Wydawałoby się, że święta, kojarzące się z wartościami rodzinnymi, a także niosące przesłanie miłości i pokoju, nie powinny budzić takich emocji jak fundamentalna dla wiary chrześcijańskiej Wielkanoc. Nic z tego. Od 20 przynajmniej lat Boże Narodzenie jest pod nieustannym ostrzałem. Czasem zrozumiałym, zważywszy konsumpcyjny szał i przymus zasiadania do stołu z ludźmi, których przez cały rok się unika, czasem absurdalnym, bo za taki należy uznać antyświąteczną argumentację radykalnych wyznawców tzw. politycznej poprawności. Ci drudzy pragną usunąć to, co jeszcze pozostało z bożonarodzeniowego sacrum. Zachęcają, byśmy sobie składali życzenia „wesołej zimy”, by ze sklepów i miejsc publicznych zniknęły chrześcijańskie rekwizyty i akcenty, a choinka żeby broń Boże nie zwała się Christmas tree.

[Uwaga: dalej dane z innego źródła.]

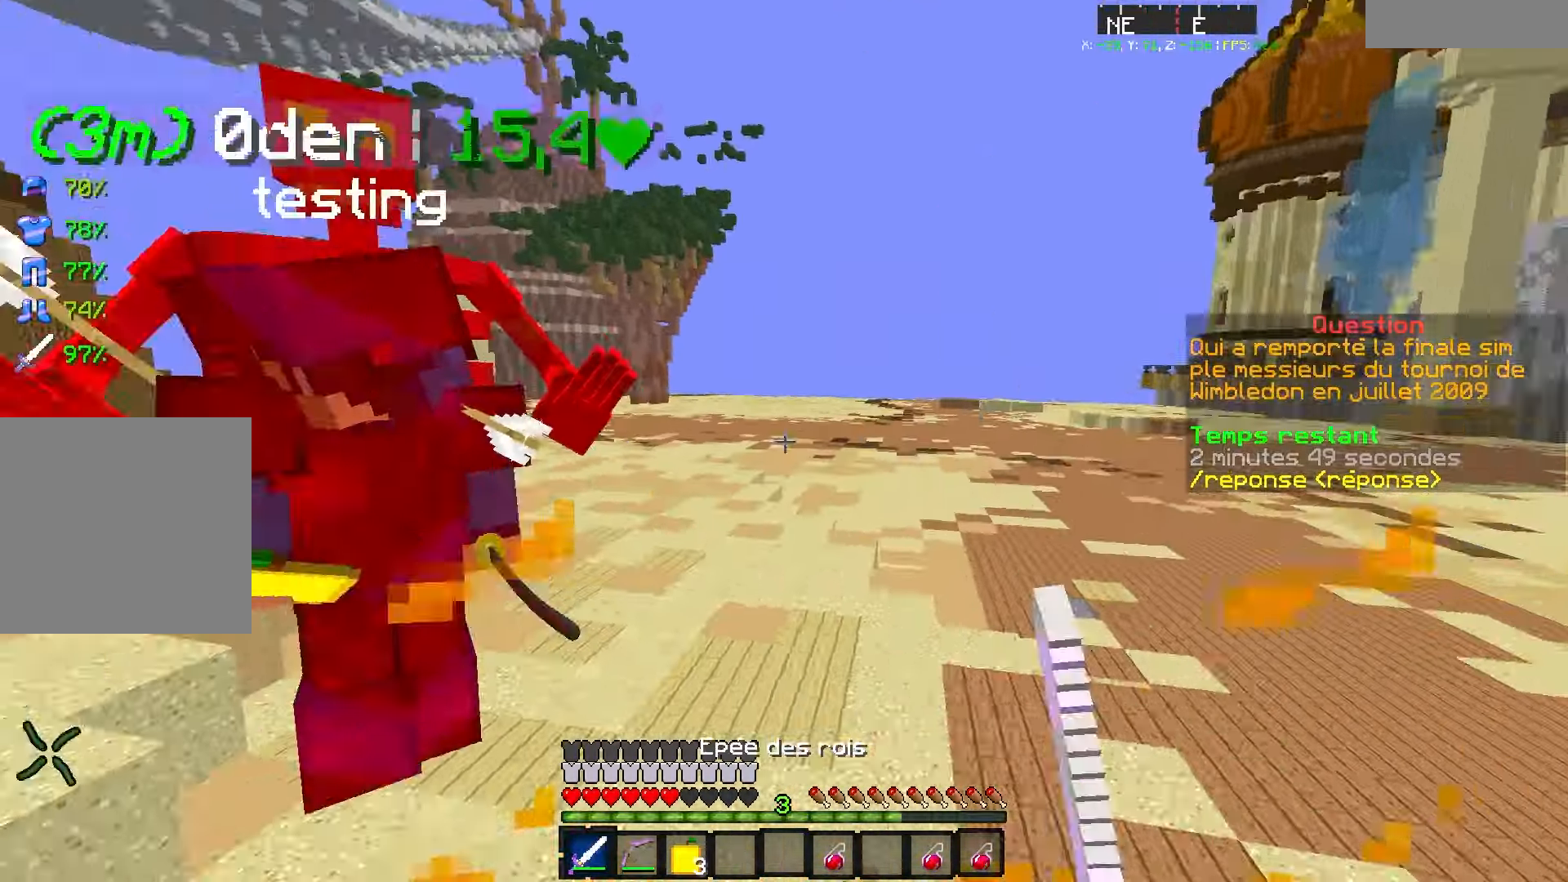
{"keys": ["z"], "events": [[283, "d", "down"], [483, "d", "up"]]}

Kino amerykańskie od lat 70. minionego stulecia stało się odbiciem owych przemian. Od początku zresztą kino bożonarodzeniowe skłaniało się ku świeckiej czy baśniowej tradycji, wywodzącej się od „Opowieści wigilijnej” Charlesa Dickensa (1843) i „Wizyty Świętego Mikołaja”, napisanej w 1822 roku przez pastora Clementa Clarke’a Moore’a. W opowiadaniu Dickensa skąpca Ebenezera Scrooge’a odwiedzają w wigilijną noc duchy świąt dawnych, obecnych i przyszłych, które ukazują mu mizerię jego życia i doprowadzają do przemiany we współczującego, hojnego dobroczyńcę. W wierszu Moore’a pojawia się Santa Claus jako mały elf, który odbywa podniebny lot saniami i w nocy wkrada się przez komin do domów, by podrzucić prezenty dla dzieci.
Po wielu udanych ekranizacjach „Opowieści wigilijnej” (najlepsze z Alastairem Simem z 1951 roku, Albertem Finneyem z 1970 r. i George’em C. Scottem z 1984 r.) w przyszłym roku pojawi się nowa adaptacja, podpisana przez Roberta Zemeckisa, z Jimem Carreyem. Co się zaś tyczy Santa Clausa, to po jego przemianie z elfa w brodatego dziadunia w czerwieni nie ma roku, by nie pojawił się na ekranie przynajmniej jeden film z jego udziałem: nieważne, czy będzie on magiczną postacią jakby z innej, niesupermarketowej rzeczywistości, jak w filmach „Święty Mikołaj – Gwiazdkowa opowieść” (1985) Szwarca czy „Ekspres polarny” (2004) Zemeckisa, czy Mikołajem z przypadku (trzy części „Śniętego Mikołaja”), odrażającym, zapitym kryminalistą („Zły Mikołaj”), czy uzurpatorem, jak to wykazuje po przybyciu z bieguna północnego do Nowego Jorku tytułowy bohater uroczej baśni „Elf” (2003) Jona Favreau.
Lecz jakikolwiek by ten Santa Claus był, bez niego i jego prezentów Boże Narodzenie po prostu musiałoby zostać odwołane, o czym przekonują zwłaszcza animacje, często ciekawe, od telewizyjnego „Rudolfa, czerwononosego renifera” (1964) przez romantyczno-gotyckie „Miasteczko Halloween” (1993) po kilka adaptacji opowiadania „Grinch: Świąt nie będzie” Dr. Seussa o zielonym stworku mieszkającym na wysypisku śmieci i kradnącym dzieciom prezenty, które to opowiadanie doczekało się w 2000 roku aktorskiej ekranizacji z Jimem Carreyem.
Przed z górą pół wiekiem, kiedy amerykańskie społeczeństwo jeszcze nie otrząsnęło się z traumy wielkiego kryzysu i II wojny światowej, nikt nie poważyłby się robić innych niż opatrzonych optymistycznym przesłaniem filmów na Boże Narodzenie. We „Wspaniałym życiu” (1946) Franka Capry zacny obywatel miasteczka lubiany przez wszystkich George Bailey (James Stewart) stoi w obliczu bankructwa i podejrzeń o malwersacje finansowe. Aby uchronić rodzinę przed wstydem, myśli o samobójstwie. Wtedy pojawia się anioł, który ukazuje George’owi, co by było, gdyby się nie urodził. Miasteczko stałoby się łupem podłego milionera mizantropa, a wszyscy ci, których kocha, albo byliby martwi, albo żyliby w nędzy.